Fahrenheit 451 (1966)
Francois Truffaut called “Fahrenheit 451” his “saddest and most difficult” filmmaking experience, and it’s not hard to see this disappointment translated onto the screen.
Star Oskar Werner battled throughout the production with the filmmaker, who also co-wrote the screenplay with Jean-Louis Richard, based on the seminal novel by science-fiction icon Ray Bradbury. It was Truffaut’s first film in English and with color.
Werner was Austrian and spoke English with a heavy accent, making him stand out from the rest of the cast, which is largely British. Truffaut himself spoke little English, and as a result he failed to properly monitor the tone and intonation of his actors. Most speak in a curiously flat cadence, like Werner, or rush through their dialogue as if they’re in a race, like Cyril Cusack.

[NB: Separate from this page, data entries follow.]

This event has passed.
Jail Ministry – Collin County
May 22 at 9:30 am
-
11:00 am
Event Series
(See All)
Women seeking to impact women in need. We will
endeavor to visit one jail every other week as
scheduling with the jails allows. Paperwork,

These things could actually work for the film, since it’s about a dystopian future where all books are banned and society molds its citizenry into anti-intellectual complacency. Since people talk without thinking, their speech would tend to be scattered. And because Montag is a fireman who eventually rebels against his comrades, in some ways it makes sense for him to be different from the pack.

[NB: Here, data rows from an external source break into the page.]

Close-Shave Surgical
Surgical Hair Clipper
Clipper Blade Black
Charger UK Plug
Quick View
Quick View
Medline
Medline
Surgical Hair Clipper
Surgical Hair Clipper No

But I think these are not attributes of the movie; rather, they are unintentional problems that creep into the mix. Truffaut himself preferred the French-dubbed version of the film, by all accounts.
Of course, in Bradbury’s haunting vision, firemen do not put out infernos but start them — bursting into houses as jackbooted thugs dressed in militaristic black uniforms. They are highly trained in the ways of hiding and uncover all the illegal books in the abode and set them ablaze. If enough books are found, they may just condemn the entire house and put it to the flamethrower torch.
As the story opens, Montag is the finest fireman in his station, and is informed that he has been selected to replace the Captain (Cusack) when he retires shortly. But with the help of a young schoolteacher who lives near him, Montag begins secreting away the books and reading them instead of destroying them. All that reading gets him to thinking, which is the last thing the controllers of this strangled society want.
What’s interesting about “Fahrenheit” the movie is that the leaders of this system are never glimpsed or overtly referred to. Bradbury often said his book was not about censorship so much as the way television and a lack of reading has a brain-deadening effect on people. Large television “wall sets” occupy every home, blaring virtually nonstop and lulling viewers into a state of dreamlike passivity.
We see the effects wrought by the great and mighty Oz but not Oz himself. Who actually runs the government and the media? We never know.
In perhaps the film’s strangest scene, Montag’s wife Linda is selected to “appear” in a live play broadcast over the airwaves. (It’s never made explicit, but it seems clear that there is only one channel playing.) This consists of two men discussing arrangements for a dinner party and occasionally turning toward the camera to seek as Linda’s advice, which she delivers from memorized dialogue. Presumably, the rest of the audience sees Linda’s responses during this time. She flubs her first line, but the play keeps rolling along as if nothing happened.
Linda is played by Julie Christie, who also plays the rebellious schoolteacher, Clarisse (wearing a horrendously fake-looking wig). Truffaut obviously sees Clarisse and Linda as two sides of the same coin, but the gimmick casting is a distraction. (Terence Stamp, who was cast prior to Werner, left the project because he felt Christie’s dual roles would upstage him.)
The only other notable actor is Anton Diffring as Fabian, a fellow fireman, Montag’s antagonist and competitor for his position. I’m not sure if he ever speaks more than a line or two of dialogue; the role operates strictly by having the hawk-faced Diffring cast suspicious glances at Montag from time to time.
Visually, the film is an orgy of oversaturated colors intended, I think, to give everything a hyper-real look that’s supposed to be disconcerting.Truffaut’s camera work is surprisingly staid and pedestrian; other than a few pans, the view hardly ever seems to move. The musical score, highlighted by a fast-paced little march whenever the firemen are on the move, is repetitive and silly.
Truffaut stripped much of the futuristic science fiction elements out of the story, perhaps to make it more relatable to everyday life but probably also for budgetary concerns. The one genuinely “sci-fi” shot, of a group of policemen wearing jet-packs searching the countryside for Montag, is simply laughable. They move in precise formation instead of spreading out to make their search more effective. I think Truffaut was simply enamored of the image, logic be damned.
A morality lesson with little juice, “Fahrenheit 451” never brings the human story to a boil.